Still with me? Okay. Click “replace all”. Repeat this step with other terms that might be found in the titles and abstracts of the citations (but only for your first concept!). Once you have reached relative saturation, click the highlighter icon in the main top bar, and select a different highlighter colour. Next, repeat the same process as above with your second main concept, until you have reached relative saturation.

Ta da! At this point, you ought to have a pretty colour-coded document which helps you easily see the main concepts from your search. Screening this word document will be much less straining on the eyes and take less time because the main concepts have already been identified for you.

capture4
Word document, ready for screening

This trick works better for some topics than others. My example above which uses the concepts of caring and attachment works pretty well. However, complex interventions or other areas with ever-changing terminology might not work as well.
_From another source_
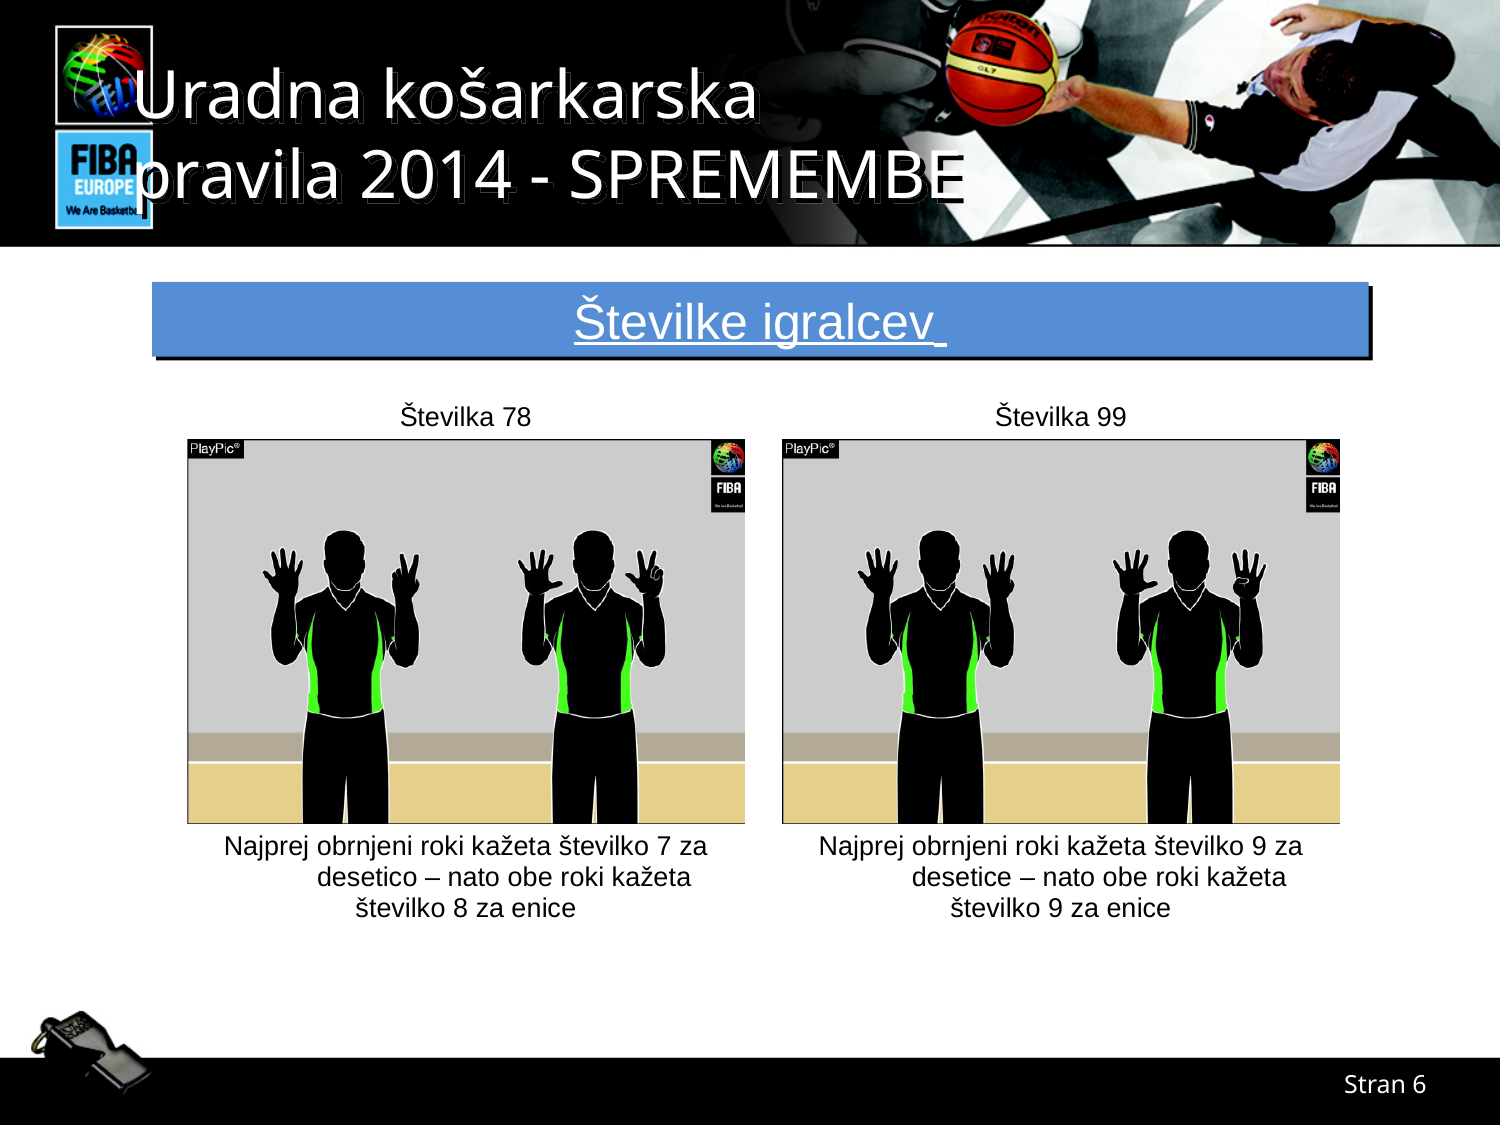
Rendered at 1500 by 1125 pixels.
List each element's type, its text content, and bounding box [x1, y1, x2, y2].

text_box Številke igralcev [152, 281, 1369, 357]
picture [0, 0, 1500, 1125]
Pro tip: in some cases, it is useful to send this colour coded document to your patron, and let them make decisions about what citations are relevant.

Another pro tip: instead of formatting with a highlighter, which only comes in garish colours (why, microsoft? why??), you can also format the text in any way you want. For example, you can put the relevant terms in bold or italics, or make the text itself different colours.

That’s it for today. Have you ever done this, or something similar? Do you have any protips for screening more quickly and efficiently? Send them to me on Twitter or through the Contact Me form!

* But seriously, if you’re not using EndNote, get on that.